Plain-text document sources:
____

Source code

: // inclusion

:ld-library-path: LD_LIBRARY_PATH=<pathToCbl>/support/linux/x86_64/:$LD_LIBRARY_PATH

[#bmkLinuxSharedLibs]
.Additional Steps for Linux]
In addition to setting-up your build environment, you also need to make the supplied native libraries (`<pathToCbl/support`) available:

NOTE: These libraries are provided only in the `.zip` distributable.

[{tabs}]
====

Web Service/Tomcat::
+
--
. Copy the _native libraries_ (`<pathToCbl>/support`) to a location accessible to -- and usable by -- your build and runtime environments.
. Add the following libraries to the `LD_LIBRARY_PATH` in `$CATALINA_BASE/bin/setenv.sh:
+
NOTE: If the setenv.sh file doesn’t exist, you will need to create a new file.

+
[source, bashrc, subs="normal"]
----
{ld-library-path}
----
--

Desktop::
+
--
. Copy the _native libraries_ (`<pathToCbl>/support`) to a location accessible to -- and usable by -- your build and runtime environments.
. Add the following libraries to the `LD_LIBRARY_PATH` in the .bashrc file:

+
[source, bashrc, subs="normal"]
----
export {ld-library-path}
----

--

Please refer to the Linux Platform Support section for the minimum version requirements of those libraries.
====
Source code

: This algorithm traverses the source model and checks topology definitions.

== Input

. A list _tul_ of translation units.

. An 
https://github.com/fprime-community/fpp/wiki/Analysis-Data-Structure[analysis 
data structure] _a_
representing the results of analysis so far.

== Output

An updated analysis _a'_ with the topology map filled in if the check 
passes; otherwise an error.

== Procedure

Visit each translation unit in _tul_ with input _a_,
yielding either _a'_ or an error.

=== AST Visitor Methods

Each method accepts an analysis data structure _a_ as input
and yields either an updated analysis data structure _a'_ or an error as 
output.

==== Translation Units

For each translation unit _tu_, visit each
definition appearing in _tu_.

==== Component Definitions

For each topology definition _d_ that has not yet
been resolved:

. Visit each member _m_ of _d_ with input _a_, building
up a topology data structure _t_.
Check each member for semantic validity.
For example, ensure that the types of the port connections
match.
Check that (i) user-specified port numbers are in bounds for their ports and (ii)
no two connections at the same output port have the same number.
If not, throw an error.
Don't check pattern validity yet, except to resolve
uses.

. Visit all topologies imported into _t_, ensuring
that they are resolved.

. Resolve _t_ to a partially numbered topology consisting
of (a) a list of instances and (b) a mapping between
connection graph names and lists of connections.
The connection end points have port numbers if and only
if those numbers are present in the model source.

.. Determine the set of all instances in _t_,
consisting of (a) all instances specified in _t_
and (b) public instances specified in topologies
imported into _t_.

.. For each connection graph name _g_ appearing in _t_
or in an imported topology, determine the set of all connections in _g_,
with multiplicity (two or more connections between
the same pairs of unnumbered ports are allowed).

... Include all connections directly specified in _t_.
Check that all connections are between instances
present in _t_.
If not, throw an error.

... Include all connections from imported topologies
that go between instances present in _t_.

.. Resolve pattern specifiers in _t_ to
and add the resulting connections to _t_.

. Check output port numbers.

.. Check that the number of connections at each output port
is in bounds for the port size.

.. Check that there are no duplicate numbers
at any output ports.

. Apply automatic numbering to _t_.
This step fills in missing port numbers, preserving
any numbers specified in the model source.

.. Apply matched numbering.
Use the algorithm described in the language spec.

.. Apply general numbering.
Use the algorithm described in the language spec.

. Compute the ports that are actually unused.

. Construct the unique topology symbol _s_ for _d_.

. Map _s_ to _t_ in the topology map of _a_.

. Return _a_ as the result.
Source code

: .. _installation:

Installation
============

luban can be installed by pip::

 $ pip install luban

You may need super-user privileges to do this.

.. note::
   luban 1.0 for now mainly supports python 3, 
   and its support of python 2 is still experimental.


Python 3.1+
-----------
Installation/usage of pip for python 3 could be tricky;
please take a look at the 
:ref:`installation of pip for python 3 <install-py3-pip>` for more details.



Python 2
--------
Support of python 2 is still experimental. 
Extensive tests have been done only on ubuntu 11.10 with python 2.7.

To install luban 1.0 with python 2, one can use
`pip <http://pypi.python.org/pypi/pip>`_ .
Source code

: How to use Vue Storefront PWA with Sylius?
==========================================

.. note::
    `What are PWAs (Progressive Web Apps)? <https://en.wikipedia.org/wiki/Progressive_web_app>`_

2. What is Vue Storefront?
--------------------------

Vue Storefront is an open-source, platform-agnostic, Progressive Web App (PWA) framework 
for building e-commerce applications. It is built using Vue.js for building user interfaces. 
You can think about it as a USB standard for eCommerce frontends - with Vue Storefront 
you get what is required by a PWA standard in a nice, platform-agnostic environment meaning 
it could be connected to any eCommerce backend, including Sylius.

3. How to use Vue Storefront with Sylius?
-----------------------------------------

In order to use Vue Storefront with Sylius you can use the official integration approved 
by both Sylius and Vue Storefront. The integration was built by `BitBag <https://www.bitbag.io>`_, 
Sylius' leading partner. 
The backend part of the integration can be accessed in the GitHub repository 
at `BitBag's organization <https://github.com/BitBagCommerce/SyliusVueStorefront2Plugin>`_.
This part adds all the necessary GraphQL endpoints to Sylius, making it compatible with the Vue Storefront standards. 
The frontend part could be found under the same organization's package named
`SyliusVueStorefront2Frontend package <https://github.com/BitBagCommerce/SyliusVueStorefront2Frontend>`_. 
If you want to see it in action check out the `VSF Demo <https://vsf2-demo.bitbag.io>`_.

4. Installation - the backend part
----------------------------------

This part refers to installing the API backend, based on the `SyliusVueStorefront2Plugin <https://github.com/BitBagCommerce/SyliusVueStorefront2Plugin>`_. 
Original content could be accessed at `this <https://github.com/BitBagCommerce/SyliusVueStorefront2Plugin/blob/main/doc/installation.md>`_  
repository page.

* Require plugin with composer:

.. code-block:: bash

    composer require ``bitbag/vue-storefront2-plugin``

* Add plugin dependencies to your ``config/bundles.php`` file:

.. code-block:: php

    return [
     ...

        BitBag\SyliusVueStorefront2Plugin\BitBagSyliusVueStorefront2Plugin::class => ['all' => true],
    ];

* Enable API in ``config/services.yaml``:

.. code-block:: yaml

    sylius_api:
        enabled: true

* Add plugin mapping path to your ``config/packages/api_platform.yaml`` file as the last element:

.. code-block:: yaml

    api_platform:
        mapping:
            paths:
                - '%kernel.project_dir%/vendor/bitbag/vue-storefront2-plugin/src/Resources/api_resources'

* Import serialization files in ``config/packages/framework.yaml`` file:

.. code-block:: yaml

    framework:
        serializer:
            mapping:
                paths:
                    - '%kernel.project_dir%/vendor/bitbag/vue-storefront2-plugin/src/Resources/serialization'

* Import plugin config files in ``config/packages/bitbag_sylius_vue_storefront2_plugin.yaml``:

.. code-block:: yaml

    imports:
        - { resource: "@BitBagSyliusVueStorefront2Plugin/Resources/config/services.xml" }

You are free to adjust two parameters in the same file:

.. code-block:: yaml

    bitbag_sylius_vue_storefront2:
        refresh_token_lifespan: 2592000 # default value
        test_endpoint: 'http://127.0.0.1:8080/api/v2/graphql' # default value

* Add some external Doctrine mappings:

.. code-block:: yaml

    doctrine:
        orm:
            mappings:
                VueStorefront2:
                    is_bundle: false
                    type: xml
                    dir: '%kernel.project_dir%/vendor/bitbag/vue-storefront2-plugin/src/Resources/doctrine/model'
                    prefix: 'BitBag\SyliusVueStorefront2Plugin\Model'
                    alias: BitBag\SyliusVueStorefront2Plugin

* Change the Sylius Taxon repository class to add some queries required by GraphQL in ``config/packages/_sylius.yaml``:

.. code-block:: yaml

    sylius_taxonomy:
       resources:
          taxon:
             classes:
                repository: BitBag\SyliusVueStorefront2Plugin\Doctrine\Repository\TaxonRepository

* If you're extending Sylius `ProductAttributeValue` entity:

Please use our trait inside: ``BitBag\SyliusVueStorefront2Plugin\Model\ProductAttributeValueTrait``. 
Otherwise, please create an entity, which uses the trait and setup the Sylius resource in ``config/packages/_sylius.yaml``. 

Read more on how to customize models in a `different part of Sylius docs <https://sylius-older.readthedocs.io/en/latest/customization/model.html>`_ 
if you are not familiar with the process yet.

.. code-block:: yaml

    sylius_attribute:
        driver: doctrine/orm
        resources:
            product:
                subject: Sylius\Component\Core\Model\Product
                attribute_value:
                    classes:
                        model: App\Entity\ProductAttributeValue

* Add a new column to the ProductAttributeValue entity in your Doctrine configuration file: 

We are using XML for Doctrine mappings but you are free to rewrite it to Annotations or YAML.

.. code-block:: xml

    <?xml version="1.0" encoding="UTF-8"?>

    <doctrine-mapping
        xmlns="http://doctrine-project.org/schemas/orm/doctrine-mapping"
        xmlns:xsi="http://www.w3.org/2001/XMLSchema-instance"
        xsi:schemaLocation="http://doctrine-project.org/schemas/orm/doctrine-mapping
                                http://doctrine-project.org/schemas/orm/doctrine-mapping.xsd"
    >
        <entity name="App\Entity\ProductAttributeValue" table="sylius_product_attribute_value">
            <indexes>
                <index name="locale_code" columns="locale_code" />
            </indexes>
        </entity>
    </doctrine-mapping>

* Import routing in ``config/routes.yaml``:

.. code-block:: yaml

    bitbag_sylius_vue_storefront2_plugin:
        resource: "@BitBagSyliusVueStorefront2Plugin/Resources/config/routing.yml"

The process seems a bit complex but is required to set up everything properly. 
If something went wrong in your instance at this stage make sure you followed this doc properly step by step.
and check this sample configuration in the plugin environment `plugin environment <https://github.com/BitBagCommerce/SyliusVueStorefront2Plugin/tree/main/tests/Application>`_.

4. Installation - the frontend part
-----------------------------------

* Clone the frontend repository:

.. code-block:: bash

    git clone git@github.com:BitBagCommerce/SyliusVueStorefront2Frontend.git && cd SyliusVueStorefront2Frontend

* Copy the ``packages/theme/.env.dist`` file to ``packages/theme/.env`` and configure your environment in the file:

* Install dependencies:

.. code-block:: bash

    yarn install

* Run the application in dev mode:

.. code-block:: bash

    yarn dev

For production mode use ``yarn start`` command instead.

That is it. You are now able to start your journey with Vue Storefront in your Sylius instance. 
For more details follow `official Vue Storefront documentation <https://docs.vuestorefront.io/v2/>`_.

____

> Request
Some lines in the data above hold the string "required". Find and copy each of them.

> Completed exercise
you get what is required by a PWA standard in a nice, platform-agnostic environment meaning 
* Change the Sylius Taxon repository class to add some queries required by GraphQL in ``config/packages/_sylius.yaml``:
The process seems a bit complex but is required to set up everything properly. 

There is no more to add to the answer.